La perdita sembra definire il nostro presente, in particolar modo le perdite associate al clima e ad altre forme di cambiamento ambientale. Successi editoriali come “La sesta estinzione. Una storia innaturale” di Elizabeth Kolbert e “La grande cecità. Il cambiamento climatico e l’impensabile” di Amitav Ghosh inquadrano il presente come un momento nella storia del mondo in cui le perdite catastrofiche superano la nostra capacità immaginativa. Non passa giorno senza che apprendiamo dell’estinzione di una qualche specie, o di una costa minacciata dall’innalzamento dei mari.
Nel 2018 il «New York Times Magazine» proponeva una storia intitolata “Perdere la Terra: i dieci anni in cui abbiamo quasi fermato il cambiamento climatico”. Nell’articolo Nathaniel Rich elencava le occasioni perdute di cambiare il corso della storia terrestre. Poiché non abbiamo agito, affermava, «il disastro naturale è adesso la sorte migliore cui possiamo aspirare».
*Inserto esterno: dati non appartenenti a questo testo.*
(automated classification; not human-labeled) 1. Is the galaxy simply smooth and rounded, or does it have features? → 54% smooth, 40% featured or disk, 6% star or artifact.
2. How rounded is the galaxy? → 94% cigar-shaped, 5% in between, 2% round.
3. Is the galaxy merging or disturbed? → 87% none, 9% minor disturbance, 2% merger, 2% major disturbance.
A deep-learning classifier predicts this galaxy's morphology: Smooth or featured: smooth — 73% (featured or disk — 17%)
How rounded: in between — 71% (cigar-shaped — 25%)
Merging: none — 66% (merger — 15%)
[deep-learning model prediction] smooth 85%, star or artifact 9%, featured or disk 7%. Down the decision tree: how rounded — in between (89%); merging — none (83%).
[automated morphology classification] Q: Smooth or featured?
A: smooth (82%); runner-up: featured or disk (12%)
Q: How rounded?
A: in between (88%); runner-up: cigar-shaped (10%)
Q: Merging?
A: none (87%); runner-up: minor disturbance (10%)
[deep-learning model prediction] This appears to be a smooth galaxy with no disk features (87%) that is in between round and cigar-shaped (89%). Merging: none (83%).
Quando ho iniziato a scrivere questo libro, una crepa in Larsen c, una delle maggiori piattaforme glaciali della penisola Antartica, mi teneva sveglia la notte. I miei sogni erano turbati dai timori di un continente spezzato a metà. Pochi mesi dopo, i giorni e le notti diventarono veglie in attesa del peggio, mentre l’uragano Irma avanzava sui caldi mari caraibici in direzione della mia casa d’infanzia, nella Florida meridionale.
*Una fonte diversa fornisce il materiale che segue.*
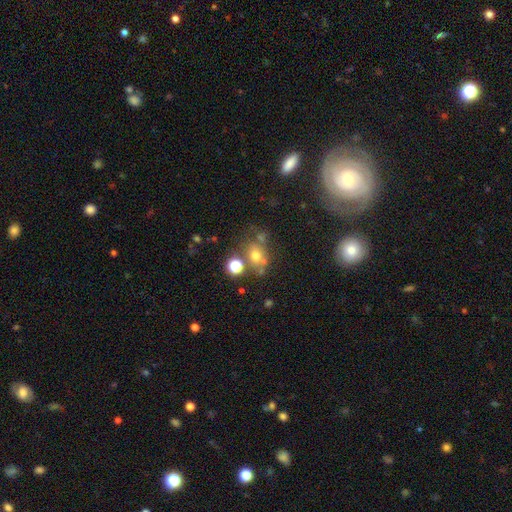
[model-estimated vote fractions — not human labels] Overall: smooth (62%). How rounded: round (58%; in between 41%). Merging: none (53%; merger 22%).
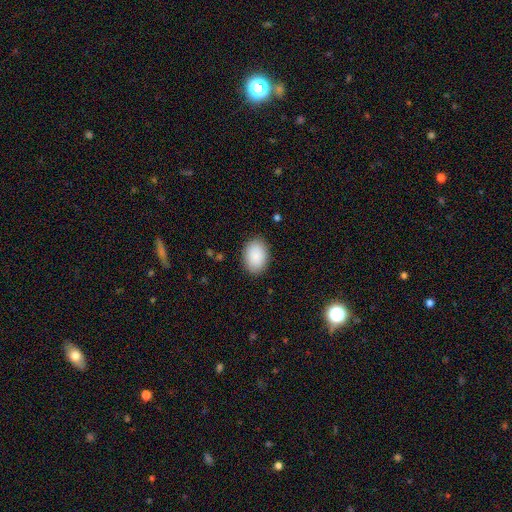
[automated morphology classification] Smooth or featured?
  - smooth: 89% *
  - star or artifact: 6%
  - featured or disk: 5%
How rounded?
  - in between: 84% *
  - round: 15%
  - cigar-shaped: 1%
Merging?
  - none: 87% *
  - minor disturbance: 10%
  - major disturbance: 2%
  - merger: 1%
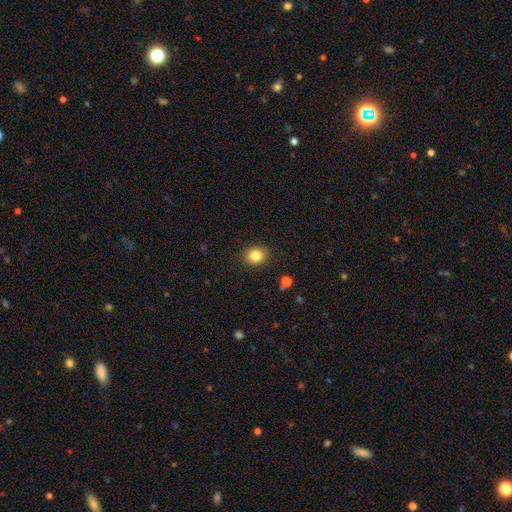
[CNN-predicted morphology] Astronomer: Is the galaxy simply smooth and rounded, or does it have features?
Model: smooth — 83%.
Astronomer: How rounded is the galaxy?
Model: round — 65%.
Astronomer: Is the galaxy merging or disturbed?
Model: none — 90%.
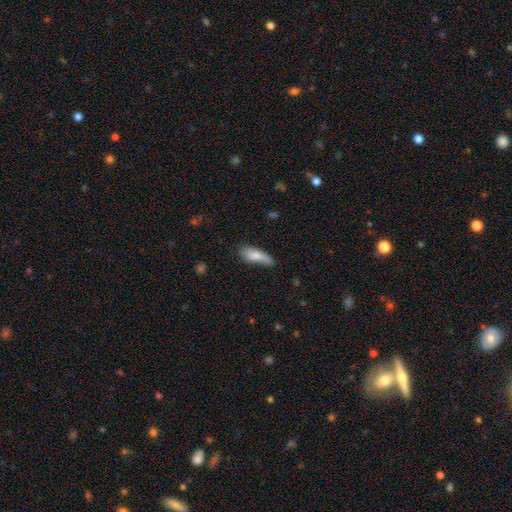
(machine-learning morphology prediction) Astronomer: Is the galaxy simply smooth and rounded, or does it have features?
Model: smooth — 74%.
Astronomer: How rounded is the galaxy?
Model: in between — 60% (runner-up: cigar-shaped, 38%).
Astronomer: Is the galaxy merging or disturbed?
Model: none — 50% (runner-up: minor disturbance, 35%).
La perdita rende difficile mantenere le cose in prospettiva. La mia famiglia è sopravvissuta all’uragano Andrew, un ciclone tropicale di categoria 5 sulla Scala Saffir-Simpson che investì il sud della Florida nel 1992. Il suo occhio letale inquadrò casa nostra, un edificio storico costruito negli anni Venti con assi di pino locale e scandole di metallo. Il giorno dopo partii da Gainesville, dove studiavo, per raggiungere la cittadina ai confini del Parco Nazionale delle Everglades. All’arrivo trovai un paesaggio così modificato – palme, segnali stradali, edifici divelti – che per orientarmi dovetti chiedere una mano alla Guardia Nazionale. Nel diario composto in occasione della morte della madre, Roland Barthes descrive la perdita come un «paesaggio piatto, tetro – virtualmente privo d’acqua – e insignificante».
Di recente però la perdita non somiglia a un deserto, a un paesaggio arido e desolato, ma ha più l’aspetto di un pantano spugnoso fatto di panni bagnati e cartongesso fradicio. La perdita è un posto dove alberi, lavatrici e case delle bambole vengono spazzati dalle maree. È un modo di stare al mondo segnato da lutto, rabbia, paura e angoscia. La perdita ci trasforma, stravolge il modo in cui ci relazioniamo alle altre creature e alle cose, cambia le nostre speranze per il futuro. La perdita ha anche ripercussioni. Senza lo schermo protettivo di Larsen c i ghiacciai retrostanti cominceranno a sciogliersi e frantumarsi. Intere comunità, dallo Stretto di Bering al litorale della Louisiana, stanno già trasferendo le proprie dimore ancestrali in territori più elevati e sicuri. Non è trascorso tanto tempo da quando i residenti di Innaarsuit fuggirono di fronte all’avanzata di un iceberg da undici milioni di tonnellate che minacciava il loro villaggio costiero nella Groenlandia occidentale.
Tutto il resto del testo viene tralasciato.